Portanto, é importante casarmos o propósito de um empréstimo com os elementos de sua estrutura (montante, moeda, prazo e garantias).
Para isso, primeiro precisamos ter bem claro o propósito do empréstimo: o cerne da demanda do negócio que nos faz buscar um empréstimo. – Para que buscamos esse empréstimo?
Tipicamente temos os seguintes propósitos:
- Incrementar reserva de caixa para um período de baixa liquidez;
- Segurar estoques de produtos para distribuir as vendas ao longo de alguns meses pós-colheita;
- Financiar produção de safra anual;
- Financiar implantação de cultura semi-perene;
- Financiar implantação de cultura perene;
- Reposição ou construção fertilidade e estrutura de solo; Reposição ou incremento de máquinas e equipamentos; Reforma ou construção de benfeitorias;
- Compra de novas terras.
Do propósito derivam as características da operação financeira mais adequada – a estrutura do empréstimo – que envolvem: o montante a ser financiado, o fluxo de repagamento, o prazo total da operação, a moeda do empréstimo e até mesmo o pacote de garantias mais apropriado.
Estrutura da operação
Componentes da Estrutura da Dívida
Tendo em mente que é do propósito da dívida - o que vamos fazer com ela - que derivam os componentes da sua estrutura – encontra-se o produto financeiro mais adequado à necessidade do produtor. Vamos entender como isso funciona.
- Montante
O montante de recursos precisa estar adequado ao seu uso, ao propósito da dívida, e temos dois vetores para nos auxiliar na definição do montante adequado: o (i.) risco envolvido neste propósito e o (ii.) prazo com o que conseguiremos gerar caixa a partir do uso desta dívida.
Por exemplo, numa estocagem, com o produto bem guardado, pronto para o mercado, o risco envolvido é relativamente baixo, e o prazo de venda desse estoque é bastante curto.

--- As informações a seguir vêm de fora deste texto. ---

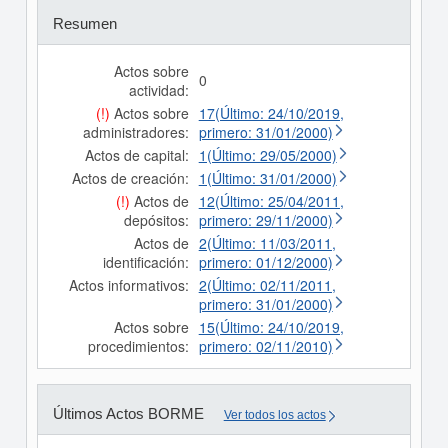
Resumen
Actos sobre
0
actividad:
(!)
Actos sobre
17(Último: 24/10/2019,
administradores:
primero: 31/01/2000)
Actos de capital:
1(Último: 29/05/2000)
Actos de creación:
1(Último: 31/01/2000)
(!)
Actos de
12(Último: 25/04/2011,
depósitos:
primero: 29/11/2000)
Actos de
2(Último: 11/03/2011,
identificación:
primero: 01/12/2000)
Actos informativos:
2(Último: 02/11/2011,
primero: 31/01/2000)
Actos sobre
15(Último: 24/10/2019,
procedimientos:
primero: 02/11/2010)
Últimos Actos BORME
Ver todos los actos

Portanto, poderíamos financiar uma proporção relativamente alta do valor estocado: entre 70 e 80%.
Já no caso do financiamento de uma lavoura, correremos bem mais risco do que corremos com estoques armazenados - frustração de safra, queda de preço, falta de liquidez no mercado, problemas de qualidade - e até a realização do caixa dessa lavoura teremos praticamente um ano pela frente. Então, deveríamos financiar uma proporção mais modesta do valor envolvido na lavoura: entre 50 e 70%.
Numa operação para a compra de terras, e outros investimentos que dependem de geração de caixa no longuíssimo prazo, muitos riscos podem se materializar neste prazo tão longo. Então, precisamos ser extremamente comedidos na proporção financiada: não mais do que 50%.
Por outro lado, em financiamentos de projetos, precisamos nos assegurar que o montante financiado nos ajude realmente a completar o projeto.
Um dos grandes riscos em projetos de investimento é a falta de fundos para completá-lo diante dos imprevistos, que podem levar a gastos adicionais. Devemos sempre orçar um colchão adicional para contingências sobre o valor estimado do projeto, e buscar financiar até 70% do montante total, incluindo as contingências. Mas precisamos estar seguros de que teremos recursos próprios livres no caixa, para os demais 30%.
Uma situação negativa muito comum entre produtores é subestimar o valor do projeto (como em casos de abertura de área, implantação de nova fazenda) e, para completá-lo, buscar financiamentos de curto prazo, adiantamento de safra, que são inadequados para um propósito que requer recursos de longo prazo.
- Prazo e Fluxo de Repagamento
O prazo e o fluxo de repagamento do empréstimo também precisam estar completamente alinhados com o propósito pelo qual estamos tomando o empréstimo, para que mantenhamos as nossas finanças em ordem.
Um estoque tende a ser guardado por poucos meses até que seja desovado no mercado. Portanto, basta um financiamento de curtíssimo prazo para atender esta necessidade.
Adicionalmente, o repagamento de um financiamento de estocagem precisa ser repartido em tranches que coincidam com as entradas de caixa das vendas: por exemplo, se um grande estoque de algodão será desovado em bateladas durante 3 ou 4 meses, assim precisaria ser repago o eventual financiamento de sua estocagem.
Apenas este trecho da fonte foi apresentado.